Clinical perforation was reported as < 1% [7]. Patients with cardiac perforation by CIED leads may exhibit no or minimal symptoms and remain undetected in clinical practice if hemopericardium does not develop or the perforating CIED leads do not irritate the pericardium or pleura. This may be because the incidence of cardiac perforation by CIED was higher in this study than in clinical practice.

Increased perforation risk of screw-in ventricular leads

Given that screw-in leads provide secure fixation of the leads, they have played a dominant role in current CIED lead implantation procedures. If screw-in leads are screwed excessively, screw-in leads with a 2-mm helical screw may penetrate the myocardium by tunneling into the RV wall with a 4–5 mm thickness. In addition, a fixed straight lead may transfer more vector forces to the underlying myocardium than curved leads [16]. This hypothesis can explain the reason why that the frequency of subclinical perforation in tined leads was comparable with that in screw-in leads in atrium in our study.

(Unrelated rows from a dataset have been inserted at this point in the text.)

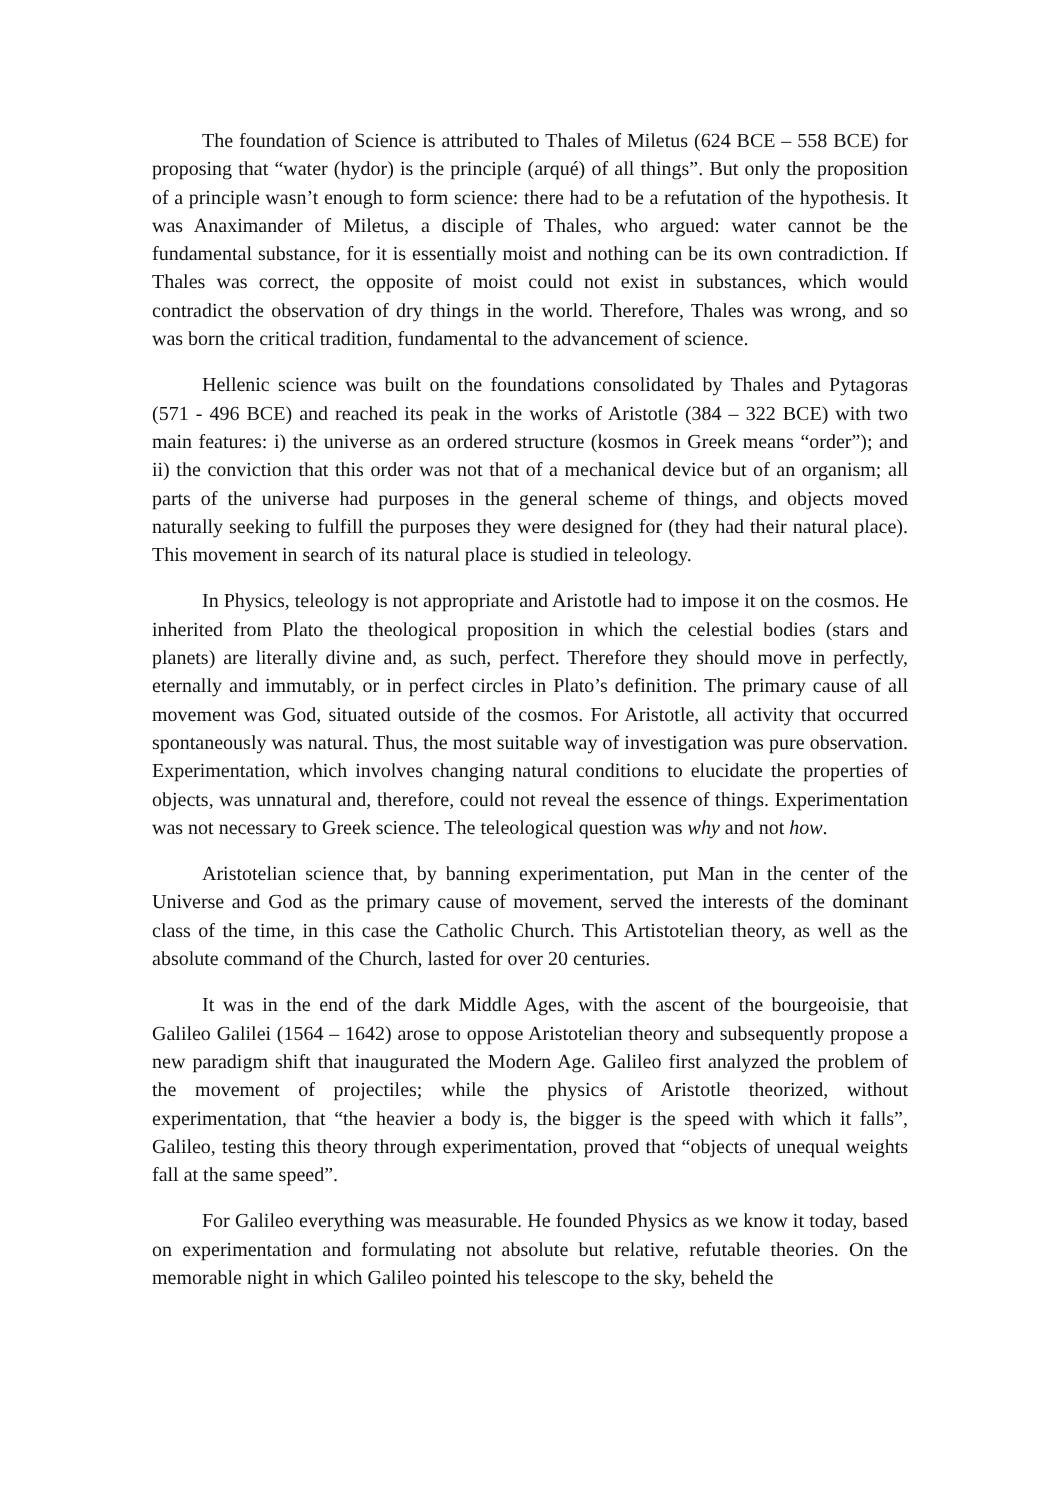The foundation of Science is attributed to Thales of Miletus (624 BCE – 558 BCE) for proposing that “water (hydor) is the principle (arqué) of all things”. But only the proposition of a principle wasn’t enough to form science: there had to be a refutation of the hypothesis. It was Anaximander of Miletus, a disciple of Thales, who argued: water cannot be the fundamental substance, for it is essentially moist and nothing can be its own contradiction. If Thales was correct, the opposite of moist could not exist in substances, which would contradict the observation of dry things in the world. Therefore, Thales was wrong, and so was born the critical tradition, fundamental to the advancement of science.
Hellenic science was built on the foundations consolidated by Thales and Pytagoras (571 - 496 BCE) and reached its peak in the works of Aristotle (384 – 322 BCE) with two main features: i) the universe as an ordered structure (kosmos in Greek means “order”); and ii) the conviction that this order was not that of a mechanical device but of an organism; all parts of the universe had purposes in the general scheme of things, and objects moved naturally seeking to fulfill the purposes they were designed for (they had their natural place). This movement in search of its natural place is studied in teleology.
In Physics, teleology is not appropriate and Aristotle had to impose it on the cosmos. He inherited from Plato the theological proposition in which the celestial bodies (stars and planets) are literally divine and, as such, perfect. Therefore they should move in perfectly, eternally and immutably, or in perfect circles in Plato’s definition. The primary cause of all movement was God, situated outside of the cosmos. For Aristotle, all activity that occurred spontaneously was natural. Thus, the most suitable way of investigation was pure observation. Experimentation, which involves changing natural conditions to elucidate the properties of objects, was unnatural and, therefore, could not reveal the essence of things. Experimentation was not necessary to Greek science. The teleological question was why and not how.
Aristotelian science that, by banning experimentation, put Man in the center of the Universe and God as the primary cause of movement, served the interests of the dominant class of the time, in this case the Catholic Church. This Artistotelian theory, as well as the absolute command of the Church, lasted for over 20 centuries.
It was in the end of the dark Middle Ages, with the ascent of the bourgeoisie, that Galileo Galilei (1564 – 1642) arose to oppose Aristotelian theory and subsequently propose a new paradigm shift that inaugurated the Modern Age. Galileo first analyzed the problem of the movement of projectiles; while the physics of Aristotle theorized, without experimentation, that “the heavier a body is, the bigger is the speed with which it falls”, Galileo, testing this theory through experimentation, proved that “objects of unequal weights fall at the same speed”.
For Galileo everything was measurable. He founded Physics as we know it today, based on experimentation and formulating not absolute but relative, refutable theories. On the memorable night in which Galileo pointed his telescope to the sky, beheld the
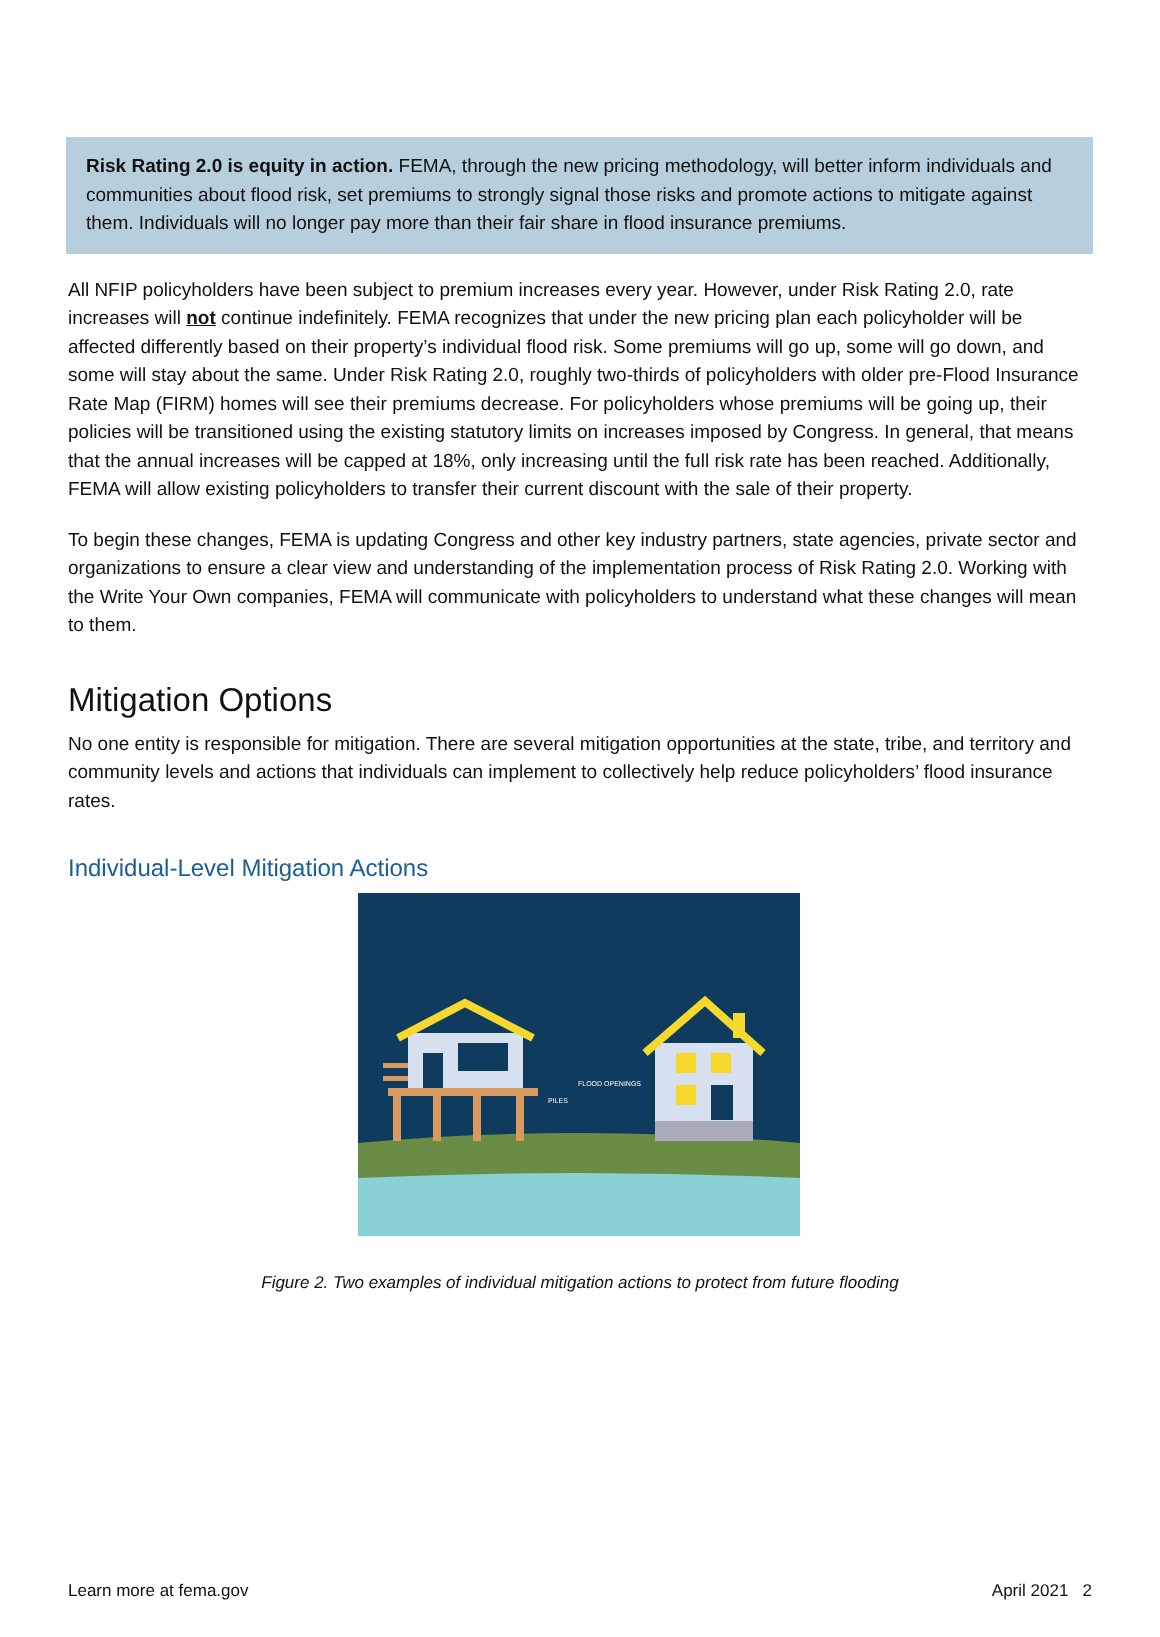Risk Rating 2.0 is equity in action. FEMA, through the new pricing methodology, will better inform individuals and communities about flood risk, set premiums to strongly signal those risks and promote actions to mitigate against them. Individuals will no longer pay more than their fair share in flood insurance premiums.
All NFIP policyholders have been subject to premium increases every year. However, under Risk Rating 2.0, rate increases will not continue indefinitely. FEMA recognizes that under the new pricing plan each policyholder will be affected differently based on their property’s individual flood risk. Some premiums will go up, some will go down, and some will stay about the same. Under Risk Rating 2.0, roughly two-thirds of policyholders with older pre-Flood Insurance Rate Map (FIRM) homes will see their premiums decrease. For policyholders whose premiums will be going up, their policies will be transitioned using the existing statutory limits on increases imposed by Congress. In general, that means that the annual increases will be capped at 18%, only increasing until the full risk rate has been reached. Additionally, FEMA will allow existing policyholders to transfer their current discount with the sale of their property.
To begin these changes, FEMA is updating Congress and other key industry partners, state agencies, private sector and organizations to ensure a clear view and understanding of the implementation process of Risk Rating 2.0. Working with the Write Your Own companies, FEMA will communicate with policyholders to understand what these changes will mean to them.
Mitigation Options
No one entity is responsible for mitigation. There are several mitigation opportunities at the state, tribe, and territory and community levels and actions that individuals can implement to collectively help reduce policyholders’ flood insurance rates.
Individual-Level Mitigation Actions
PILES
FLOOD OPENINGS
Figure 2. Two examples of individual mitigation actions to protect from future flooding
Learn more at fema.gov April 2021 2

Because all RA leads are curved leads, it seems to that screwing and over-torquing had less impact on atrial myocardium under low vector force. Recent two study’s data were consistent with our study findings [16, 19]. Contrary to our results, one study showed that the incidence of clinically relevant cardiac perforation associated with implantation of active-fixation leads is low and comparable to that reported with the use of passive-fixation leads [5]. It cannot be overemphasized that one must not screw the CIED leads excessively in order to avoid cardiac perforations.

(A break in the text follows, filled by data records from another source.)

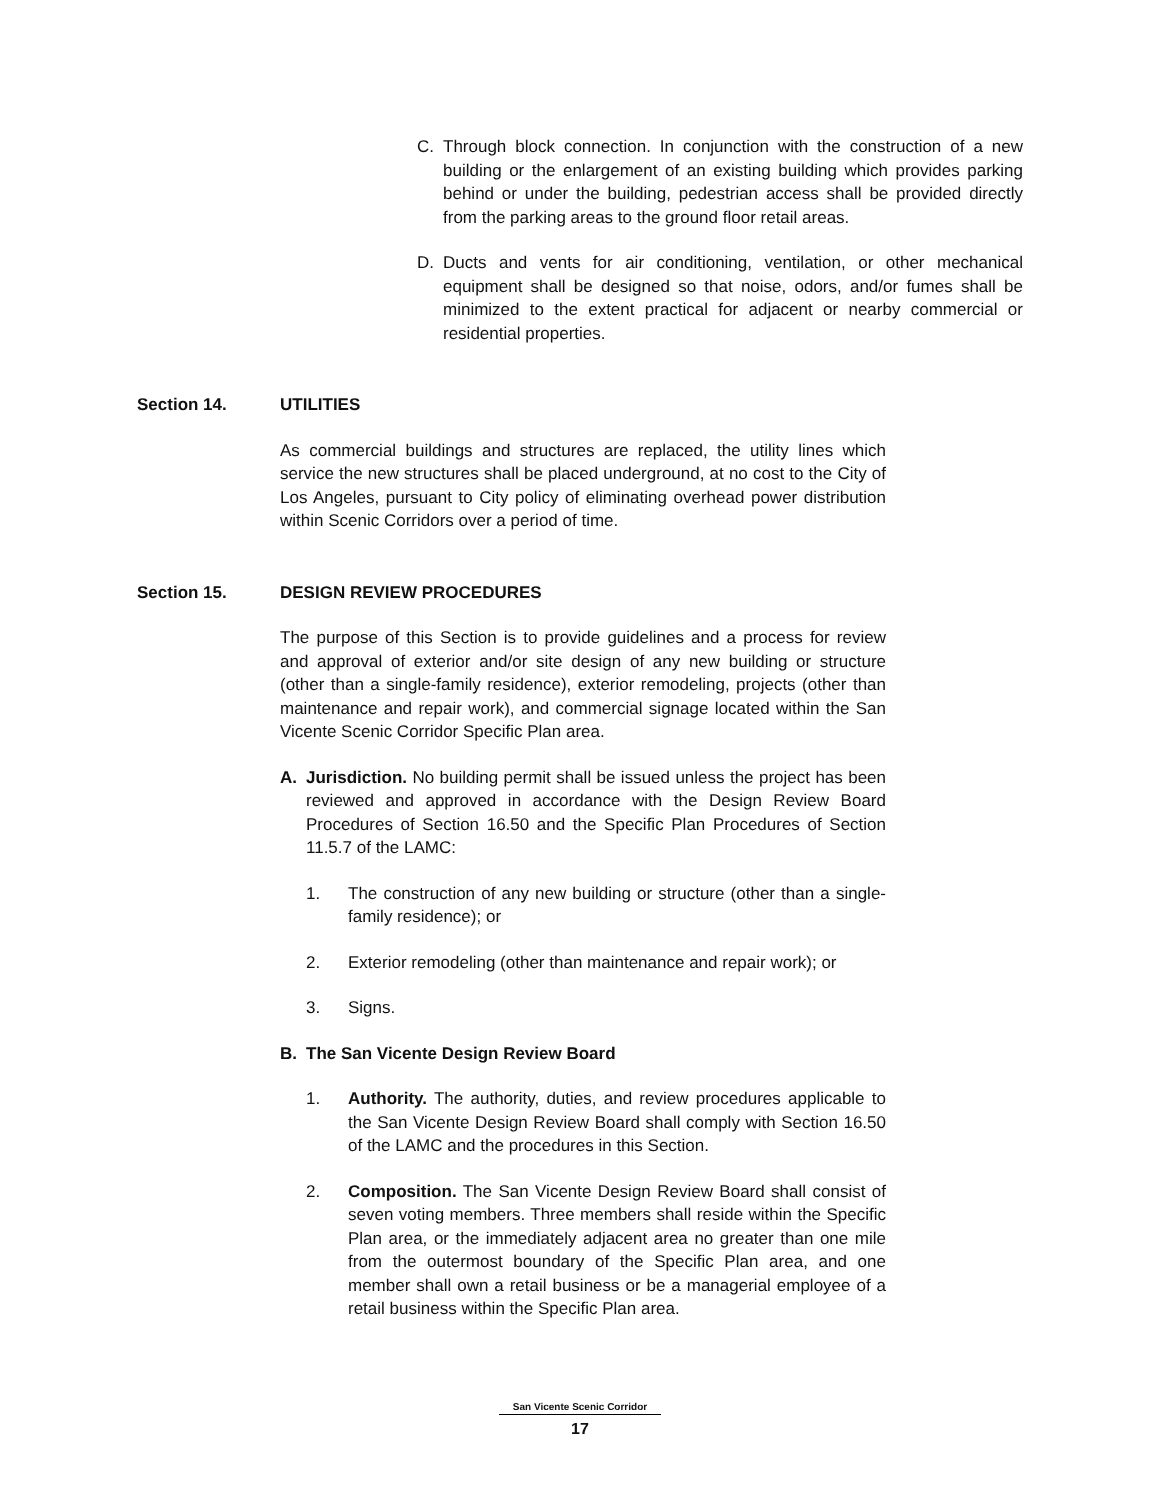C. Through block connection. In conjunction with the construction of a new building or the enlargement of an existing building which provides parking behind or under the building, pedestrian access shall be provided directly from the parking areas to the ground floor retail areas.
D. Ducts and vents for air conditioning, ventilation, or other mechanical equipment shall be designed so that noise, odors, and/or fumes shall be minimized to the extent practical for adjacent or nearby commercial or residential properties.
Section 14. UTILITIES
As commercial buildings and structures are replaced, the utility lines which service the new structures shall be placed underground, at no cost to the City of Los Angeles, pursuant to City policy of eliminating overhead power distribution within Scenic Corridors over a period of time.
Section 15. DESIGN REVIEW PROCEDURES
The purpose of this Section is to provide guidelines and a process for review and approval of exterior and/or site design of any new building or structure (other than a single-family residence), exterior remodeling, projects (other than maintenance and repair work), and commercial signage located within the San Vicente Scenic Corridor Specific Plan area.
A. Jurisdiction. No building permit shall be issued unless the project has been reviewed and approved in accordance with the Design Review Board Procedures of Section 16.50 and the Specific Plan Procedures of Section 11.5.7 of the LAMC:
1. The construction of any new building or structure (other than a single-family residence); or
2. Exterior remodeling (other than maintenance and repair work); or
3. Signs.
B. The San Vicente Design Review Board
1. Authority. The authority, duties, and review procedures applicable to the San Vicente Design Review Board shall comply with Section 16.50 of the LAMC and the procedures in this Section.
2. Composition. The San Vicente Design Review Board shall consist of seven voting members. Three members shall reside within the Specific Plan area, or the immediately adjacent area no greater than one mile from the outermost boundary of the Specific Plan area, and one member shall own a retail business or be a managerial employee of a retail business within the Specific Plan area.
San Vicente Scenic Corridor
17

Delayed cardiac perforation by CIED leads

Generally, delayed perforation was defined as a cardiac perforation occurring > 1 month after CIED implantation [7]. As it was difficult to determine the exact time of perforation, it was unclear whether the subclinical cardiac perforations observed in the patients who had implants for > 1 month were delayed or not. Delayed cardiac perforation by CIED leads is an under-recognized complication with significant morbidity and mortality, particularly if not detected early [11]. The pathophysiology of delayed cardiac perforation is not clearly understood. Delayed cardiac perforation might result from increased pressure exerted by the thin CIED leads per unit area of ventricular wall, as well as imbalance between the force exerted by the tips of the CIED leads and the ventricle.

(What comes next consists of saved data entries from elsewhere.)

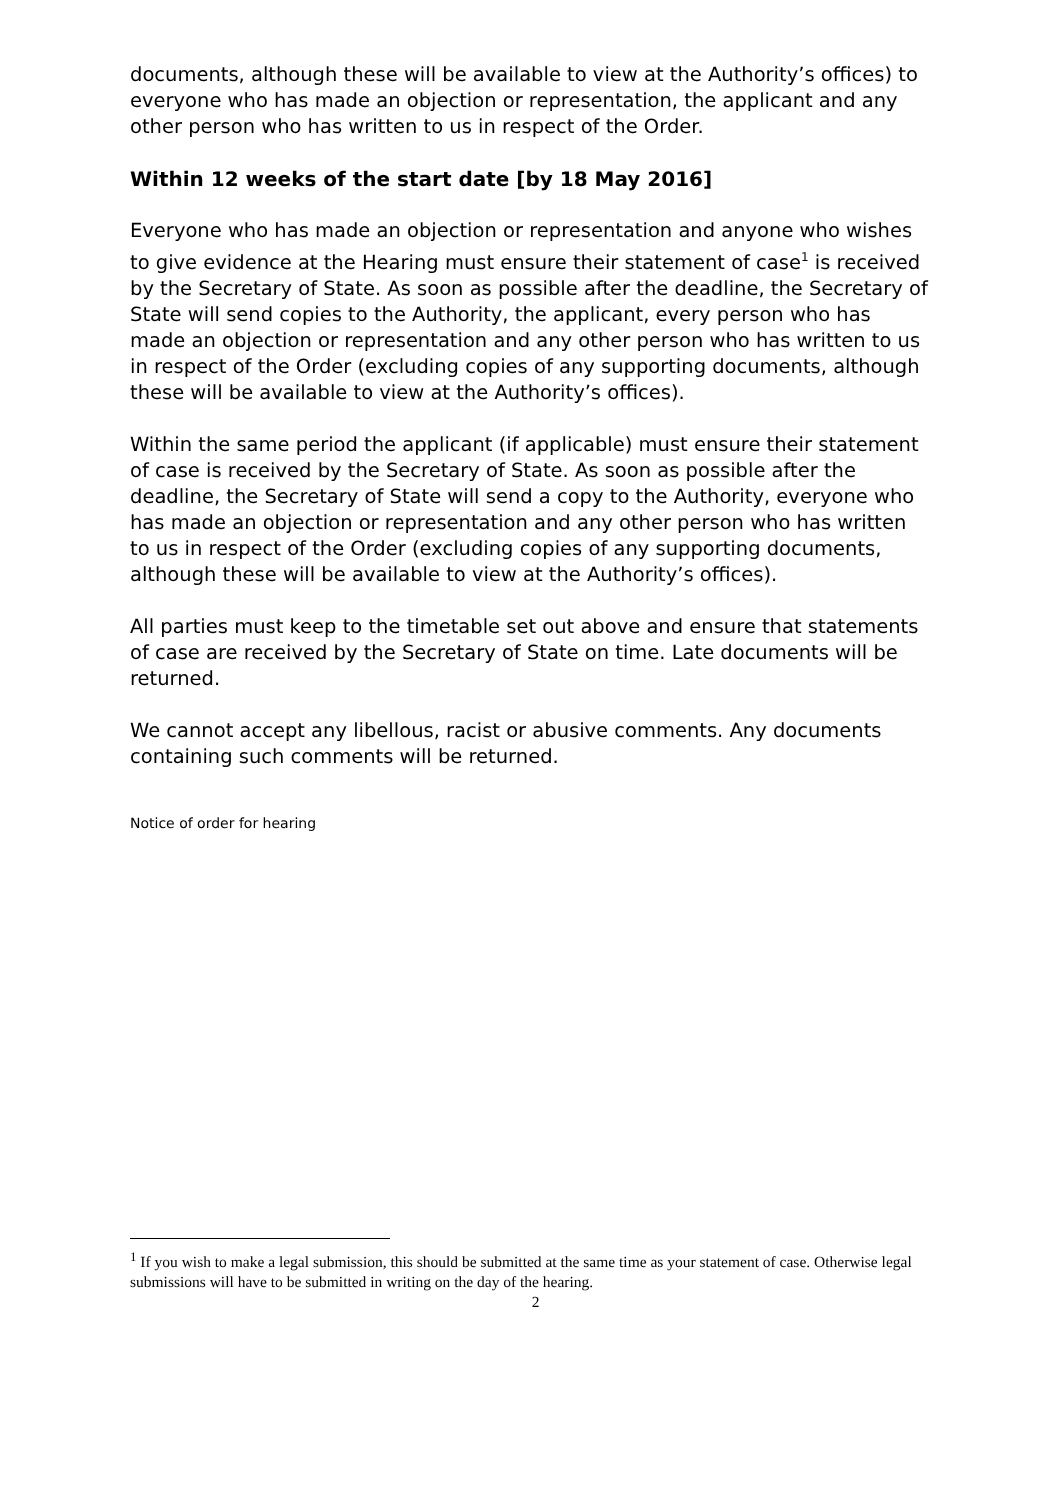documents, although these will be available to view at the Authority’s offices) to everyone who has made an objection or representation, the applicant and any other person who has written to us in respect of the Order.
Within 12 weeks of the start date [by 18 May 2016]
Everyone who has made an objection or representation and anyone who wishes to give evidence at the Hearing must ensure their statement of case<sup>1</sup> is received by the Secretary of State. As soon as possible after the deadline, the Secretary of State will send copies to the Authority, the applicant, every person who has made an objection or representation and any other person who has written to us in respect of the Order (excluding copies of any supporting documents, although these will be available to view at the Authority’s offices).
Within the same period the applicant (if applicable) must ensure their statement of case is received by the Secretary of State. As soon as possible after the deadline, the Secretary of State will send a copy to the Authority, everyone who has made an objection or representation and any other person who has written to us in respect of the Order (excluding copies of any supporting documents, although these will be available to view at the Authority’s offices).
All parties must keep to the timetable set out above and ensure that statements of case are received by the Secretary of State on time. Late documents will be returned.
We cannot accept any libellous, racist or abusive comments. Any documents containing such comments will be returned.
Notice of order for hearing
<sup>1</sup> If you wish to make a legal submission, this should be submitted at the same time as your statement of case. Otherwise legal submissions will have to be submitted in writing on the day of the hearing.
2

Septal pacing strategy for avoiding cardiac perforation

The question of whether RV septal pacing is associated with better clinical outcomes compared to RV apical pacing, remains controversial due to the lack of large-scale randomized controlled studies. Positioning the lead in the thicker non-apical wall instead of the traditional site at the RV apex is thought to mitigate the risk of cardiac perforation [4, 20, 21]. Pacing leads may be subjected to more motions at the RV apex than at the RV non-apical sites. In some recent studies, compared with RV apical pacing, septal pacing was associated with lower mortality and had fewer adverse effects in terms of atrial electrical activity and structure [22, 23]. RV septal pacing may be beneficial because it poses a lesser risk of cardiac perforation compared to other leads.

Study limitations

This was a single-center retrospective observational study. Given that the patients with CIED who did not undergo cardiac CT were not included in the present study, a potential selection bias might have occurred. Although patients with pleuritic chest pain were excluded, angina, which was the reason why cardiac CT was performed, might have been a symptom associated with cardiac perforation by the CIED leads. Beam hardening, bloom, and motion artifacts of the high-density metallic pacing leads remain issues inherent in any CT study. The artifacts at the lead tip could make the assessment of subtle perforations difficult. For CRT, only few patients were enrolled, which made it difficult to assess subclinical perforation of LV leads. Finally, we did not use direct measurement by thoracoscopy or other means such as right ventriculography to confirm subclinical cardiac perforation by CIED leads.

Conclusions

Subclinical cardiac perforation by screw-in ventricular CIED leads is not rare. Septal pacing may be helpful in reducing the risk of cardiac perforations by screw-in ventricular CIED leads.